Perubahan signifikan ialah kurangnya tingkat stres. Kurangnya stres berdampak positif pada kurang kasar dan kurag agresifnya pasien itu.

Selanjutnya, dalam rumah itu, mereka merasa nyaman dan bebas dari penderitaan fisik seperti panas matahari, dinginnya angin dan hujan, serangan serangga dan nyamuk, dan juga rasa sakit pada kaki atau tangan karena pasungan.

Keluarga juga jadi tidak terlalu takut terhadap mereka, karena mereka jadi kurang agresif. Dengan begitu, keluarga sangat aktif melayani kebutuhan pasien.

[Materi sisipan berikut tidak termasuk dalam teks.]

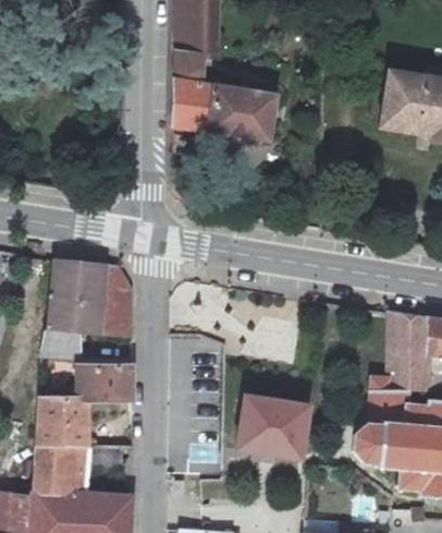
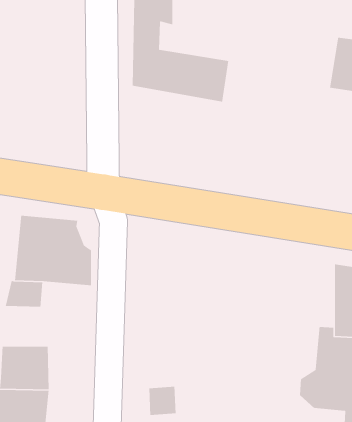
building: [76,365,132,399] -> none
building: [237,393,309,459] -> none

Mereka juga diberikan obat-obat dari Puskesmas atau rumah sakit. Kombinasi dari semua ini sungguh-sungguh membantu mempercepat pemulihan pasien.

Ada kerja sama dengan pemerintah?

PA: Kita kerja sama untuk bagian kesehatan saja. Di DInas Kesehatan ada obat BPJS. Tetapi, sering juga obat mereka habis. Jadi, kami juga yang harus beli.

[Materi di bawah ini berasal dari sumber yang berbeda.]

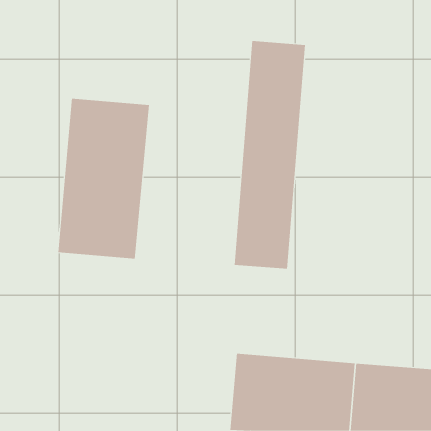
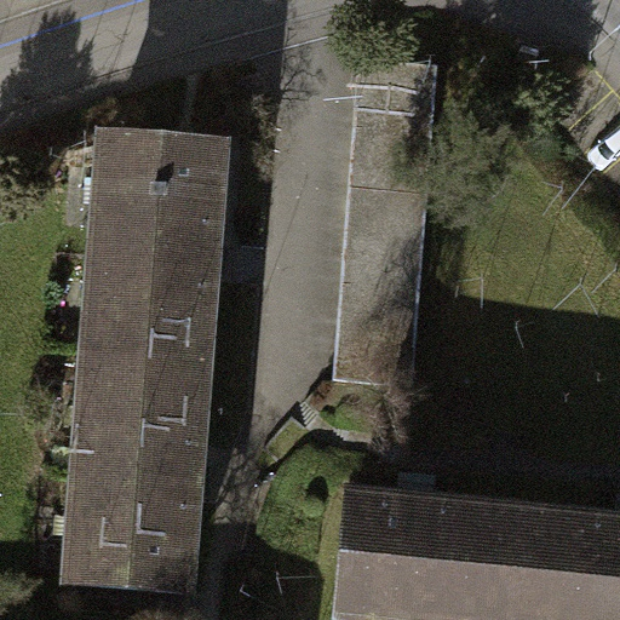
building: none -> [65,361,196,592]

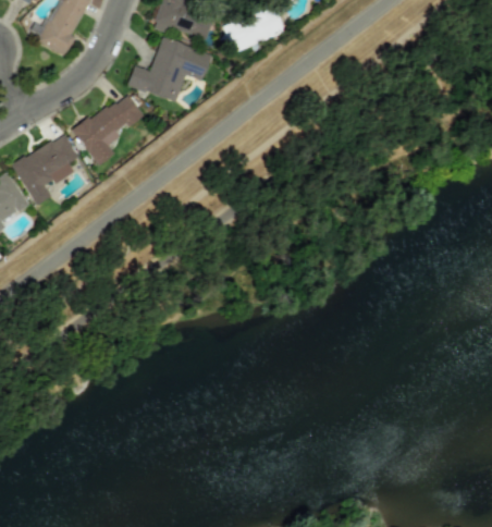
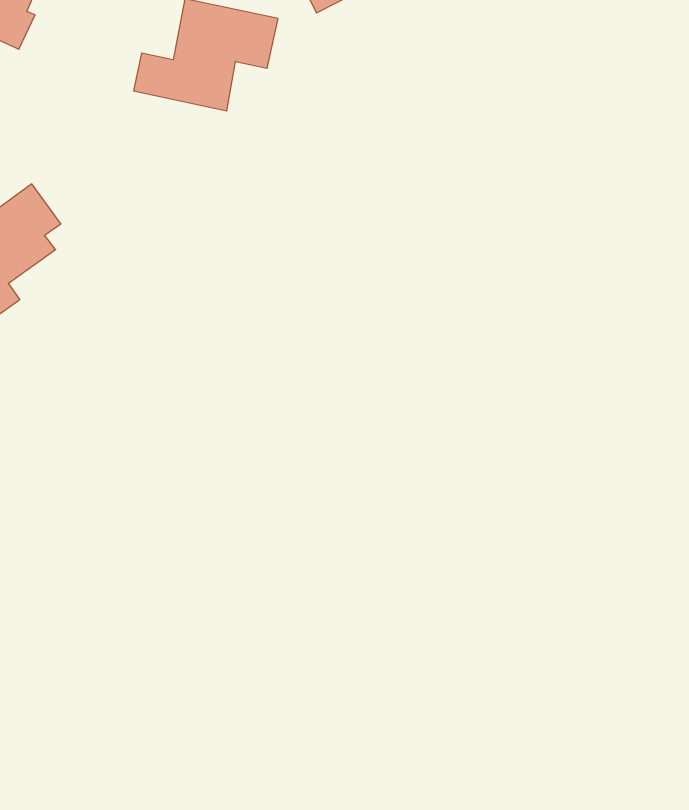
building: [72,91,144,166] -> none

Bagaimana pater membagi waktu untuk melayani pasien di tengah kesibukan sebagai rektor seminari?

PA: Ya, perlu banyak berkorban untuk waktu-waktu (yang seharusnya untuk urusan) pribadi. Selain itu, saya juga tidak kerja sendirian, tetapi bersama-sama dengan rekan pastor, Pater Alfons MI dan para frater Camillian.

Kerja sama tim dan koordinasi yang baik bisa menangani banyak pekerjaan dengan baik, termasuk mengurus orang dengan gangguan jiwa.

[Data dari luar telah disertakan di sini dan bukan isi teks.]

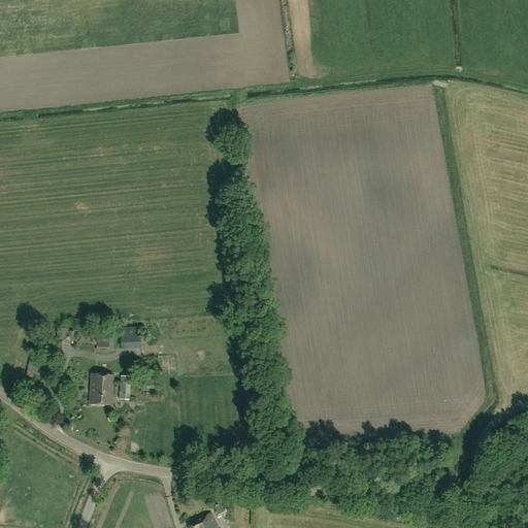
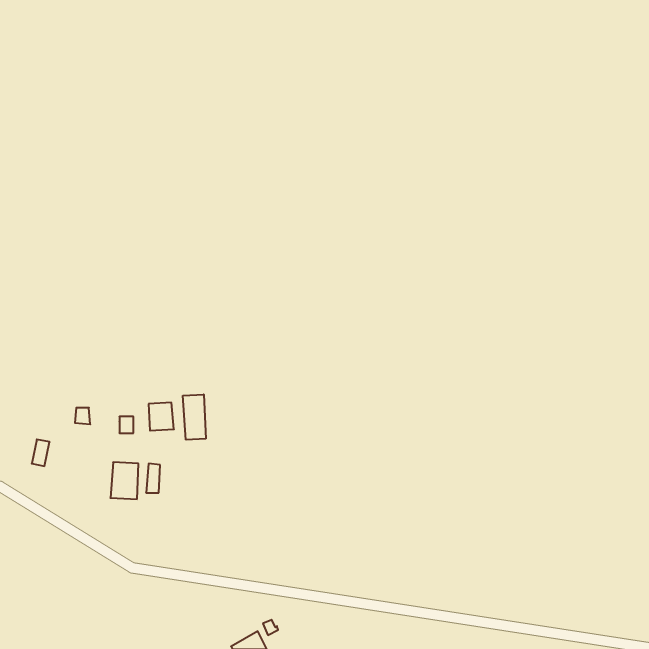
building: none -> [183,394,206,440]

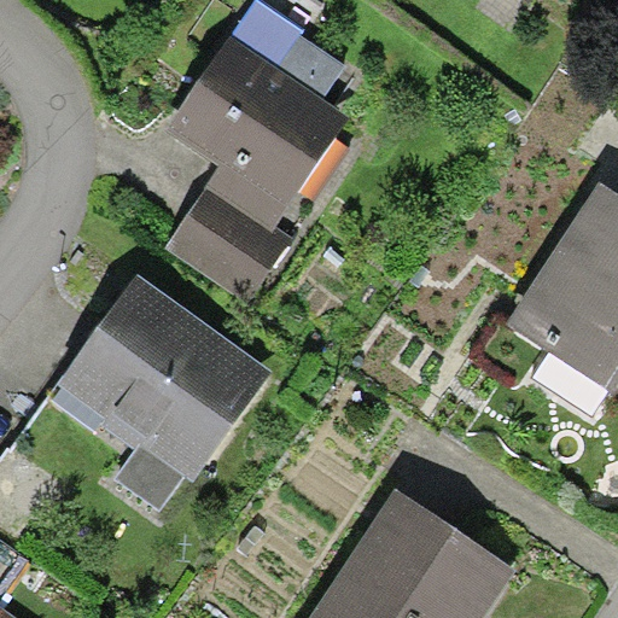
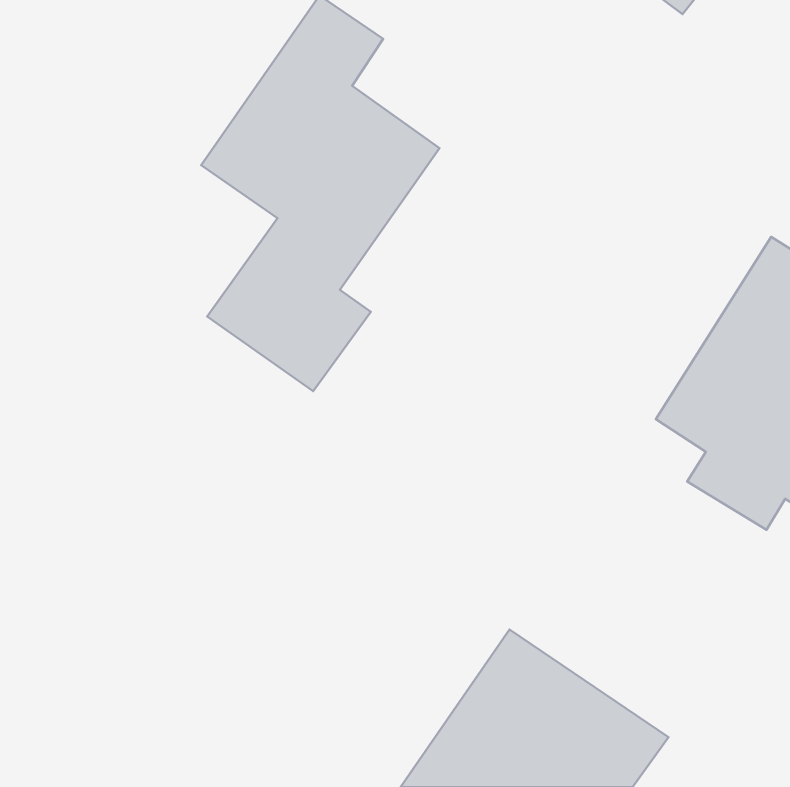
building: [48,276,278,518] -> none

Kalau dulu, waktu istirahat itu benar-benar untuk istirahat.Tapi sekarang, bisa sambil mengurus pasien, sehingga serasa ada hiburan.

Apa tantangan selama melayani pasien ODGJ?

PA: Untuk sementara belum ada tantangan yang besar, karena kami tidak sekedar membuka pasungan, tapi duluan menyiapkan solusi. Setelah rumah siap, baru pasungan dilepas.

Kami mekati keluarga pasien, menjelaskan kepada mereka soal untung dan ruginya rumah bebas pasung, baik bagi mereka maupun bagi pasien, dan juga ada peran mereka selanjutnya.

Kami selalu mengatakan bahwa kami hanya membantu. Selanjutnya bagian tanggung jawab terbesar tetap peran mereka. Karena bagaimanapun juga, pasien itu adalah keluarga mereka dan keluarga yang selalu ada dekat dengan pasien setiap hari.

Umumnya semua mau dan senang setelah dijelaskan dengan baik.

Ini merupakan satu dari puluhan ODGJ yang pasungnya kemudian dilepas oleh Pastor Andi dan rekan-rekannya. (Foto: Ist)

Umumnya, di Indonesia orang sakit jiwa biasa dipasung. Bagaimana pandangan pater terhadap kebiasaan ini?

PA: Kalau menurut hukum, ya, sangat tidak manusiawi. Namun kita tidak mudah men-judge seperti itu. Kita juga perlu memahami aspek-aspek lain yang mendorong keluarganya memasung. Seperti di Flores umumnya, pasien itu kan sangat agresif dan berbahaya bagi keluarga dan juga orang lain.

Di sisi lain, kita tidak punya fasilitas untuk menolong dan merawat mereka. Karena itu, kami mencoba membantu sebisa kami untuk membuat rumah, supaya semua pihak bisa berpartisipasi, seperti keluarga, pemerintah dan pihak lain yang ingin menolong.

Kami tentu tidak bisa bangun sekalian rumah untuk mereka. Tetapi tahap demi tahap, sesuai kebutuhan mereka dan kemampuan kami. Kami mau melayani mereka secara holistik, tanpa memisahkan mereka dari keluarganya dan tanpa mengabaikan peran aktif keluarga dan pihak lain dalam merehabilitasi mereka.